▶ _WORK TO BE COMPLETED_:
Exactly as written, please repeat the data that follows, but not the pictures.

(Data entries)
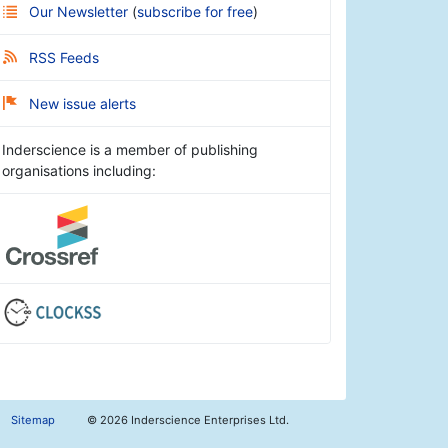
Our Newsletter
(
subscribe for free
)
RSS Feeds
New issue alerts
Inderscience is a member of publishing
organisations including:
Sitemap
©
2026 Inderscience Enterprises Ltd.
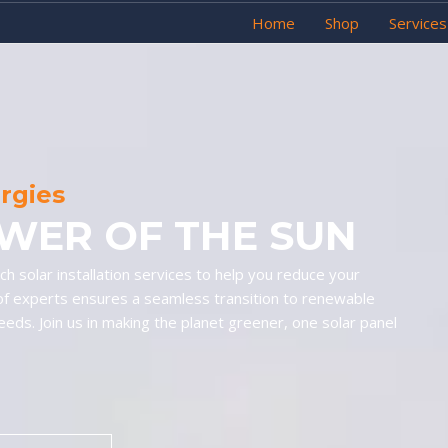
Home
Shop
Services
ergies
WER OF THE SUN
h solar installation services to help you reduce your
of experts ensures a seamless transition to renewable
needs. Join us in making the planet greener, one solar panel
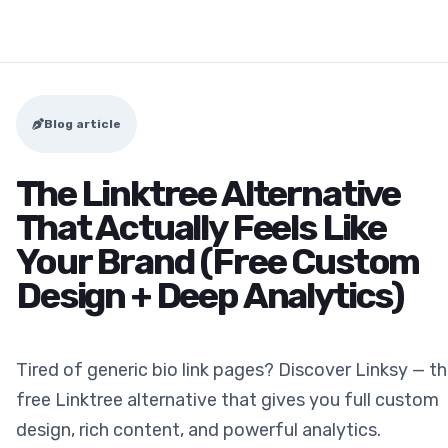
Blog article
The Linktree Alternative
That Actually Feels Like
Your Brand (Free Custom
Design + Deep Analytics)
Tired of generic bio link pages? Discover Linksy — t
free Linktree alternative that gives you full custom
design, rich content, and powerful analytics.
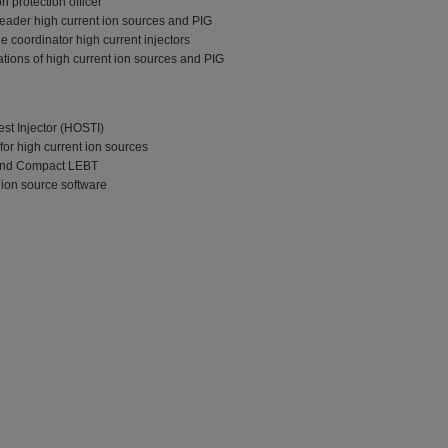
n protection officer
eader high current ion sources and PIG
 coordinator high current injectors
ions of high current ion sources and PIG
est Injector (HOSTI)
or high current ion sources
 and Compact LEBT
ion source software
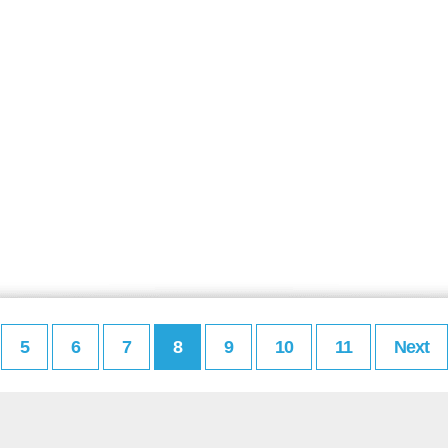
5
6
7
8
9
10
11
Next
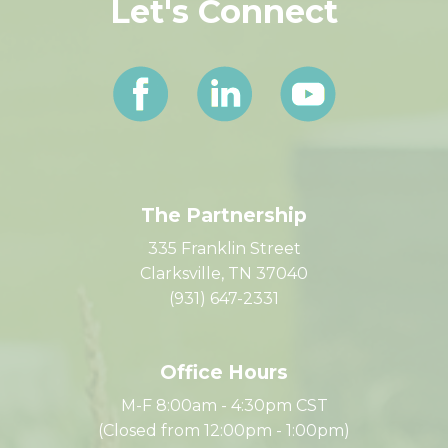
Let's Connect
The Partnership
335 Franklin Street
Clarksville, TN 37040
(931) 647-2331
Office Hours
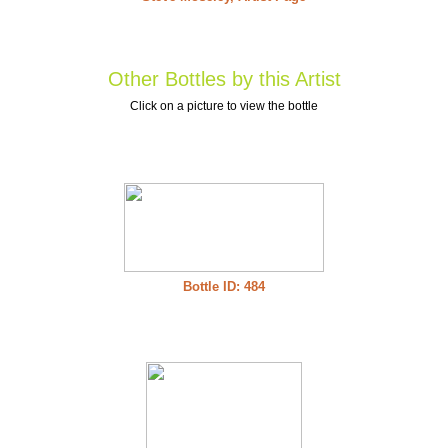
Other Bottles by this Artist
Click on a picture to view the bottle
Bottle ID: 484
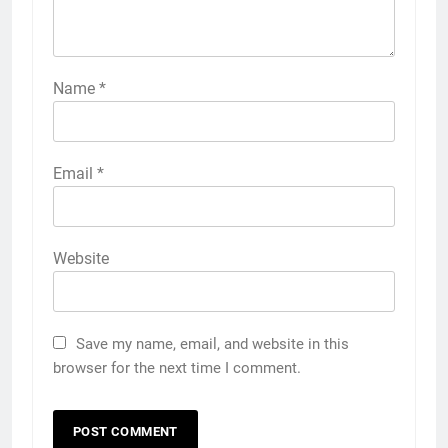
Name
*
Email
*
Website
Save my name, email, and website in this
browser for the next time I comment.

▶ _OUTPUT FOR THIS TASK_:
Our Newsletter
(
subscribe for free
)
RSS Feeds
New issue alerts
Inderscience is a member of publishing
organisations including:
Sitemap
©
2026 Inderscience Enterprises Ltd.
Home
Shop
Services
ergies
WER OF THE SUN
h solar installation services to help you reduce your
of experts ensures a seamless transition to renewable
needs. Join us in making the planet greener, one solar panel
Blog article
The Linktree Alternative
That Actually Feels Like
Your Brand (Free Custom
Design + Deep Analytics)
Tired of generic bio link pages? Discover Linksy — t
free Linktree alternative that gives you full custom
design, rich content, and powerful analytics.
n protection officer
eader high current ion sources and PIG
 coordinator high current injectors
ions of high current ion sources and PIG
est Injector (HOSTI)
or high current ion sources
 and Compact LEBT
ion source software
5
6
7
8
9
10
11
Next
Let's Connect
The Partnership
335 Franklin Street
Clarksville, TN 37040
(931) 647-2331
Office Hours
Other Bottles by this Artist
Click on a picture to view the bottle
Bottle ID: 484
Name
*
Email
*
Website
Save my name, email, and website in this
browser for the next time I comment.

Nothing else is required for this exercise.